NMR (MRI and MRS) as an outcome measure
With the development of quantitative approaches in imaging techniques for neuromuscular diseases, the possibility of using magnetic resonance imaging and spectroscopy as a non-invasive outcome measure to assess treatment response is becoming a reality. For this to be a realistic option in future trials, cross-centre comparability of results will be a prerequisite. In work led by Pierre Carlier‘s group at the Institut de Myologie, standard operating procedures (SOPs) for certain quantitative techniques have been developed by a multinational (and multi-platform) working group. A manuscript has been prepared for publication, and SOPs for the following techniques:
- Acquisition of T1w images for qualitative evaluation of muscle involvement and topography of lesions in neuromuscular diseases
- Quantification of muscle fat infiltration in neuromuscular diseases using Nuclear Magnetic Resonance imaging 3‐point Dixon or spectrally selective excitation techniques.
- Quantitative evaluation of muscle edema or inflammation in neuromuscular diseases using nuclear magnetic resonance T2 measurement techniques
will appear in a special supplement edition of Neuromuscular Disorders in the near future.
The process of developing these SOPs and the collaborative work that has taken place as part of a multicentre MRI study of patients with LGMD2I (FKRP mutation) has enabled an overall consensus to be reached on the ideal protocol to apply in clinical studies to obtain quantitative results from MRI techniques, and it was therefore possible to use this work to form the foundations of the MRI section of a study protocol for a major multicentre dysferlinopathy project that is to start in the second half of 2012.

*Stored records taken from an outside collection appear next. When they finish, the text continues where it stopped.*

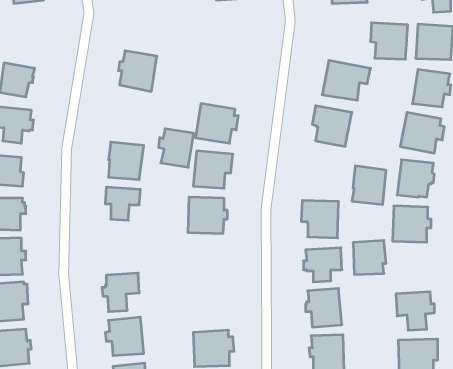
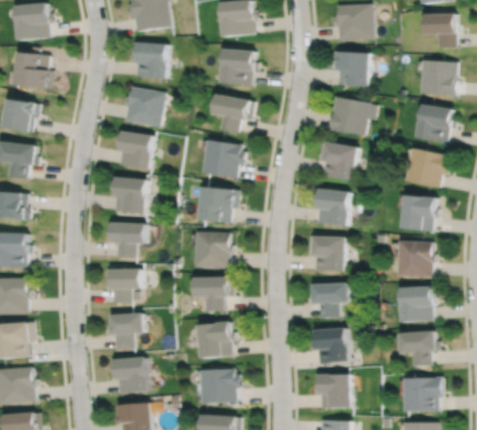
building: none -> [132,44,166,79]
building: none -> [16,47,54,90]
building: none -> [219,50,257,87]
building: [370,23,408,59] -> [331,52,368,88]
building: none -> [212,95,253,134]
building: [159,129,194,167] -> [116,133,151,171]
building: [352,166,386,204] -> [314,190,348,228]
building: none -> [105,264,141,302]
building: [353,240,386,274] -> [400,287,433,321]
building: none -> [194,279,234,312]
building: none -> [197,318,235,358]

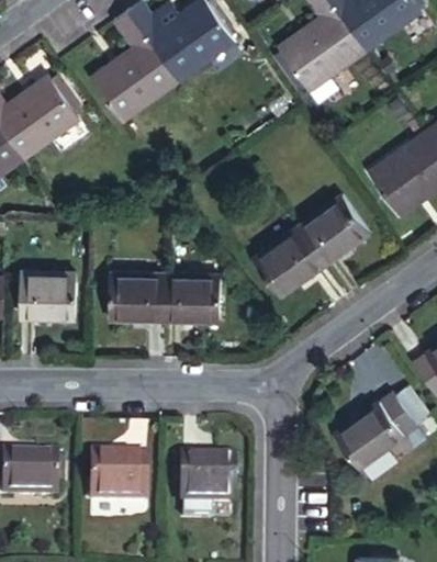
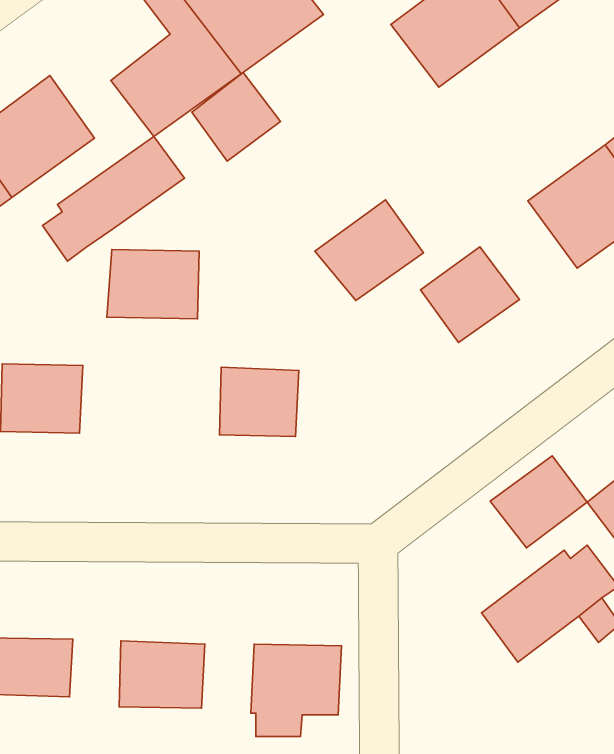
building: none -> [192,72,280,161]
building: none -> [42,136,184,261]
building: [250,223,323,290] -> [315,200,424,301]
building: [103,273,165,319] -> [107,250,199,319]
building: none -> [490,456,587,548]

After the definition of the principal NMRI outcome measures was achieved, much optimization work had still to be performed, in order to obtain truly quantitative measurements. Post-processing procedures for B1 receiver inhomogeneities were designed and validated and are proposed as add-on for Dixon imaging. Fat contamination is a major source of bias for skeletal muscle T2 determination. A relatively simple and easily implementable algorithm has been developed, which realizes a deconvolution of the fat and water signal. B1 transmit misadjustments are sources of error in T2 determination. A method for selection of voxels with adequate magnetization nutation has been implemented and allows normal skeletal muscle T2 values to be ascribed within a 4ms range. All these optimizations are described in the SOPs and in the manuscript submitted for publication.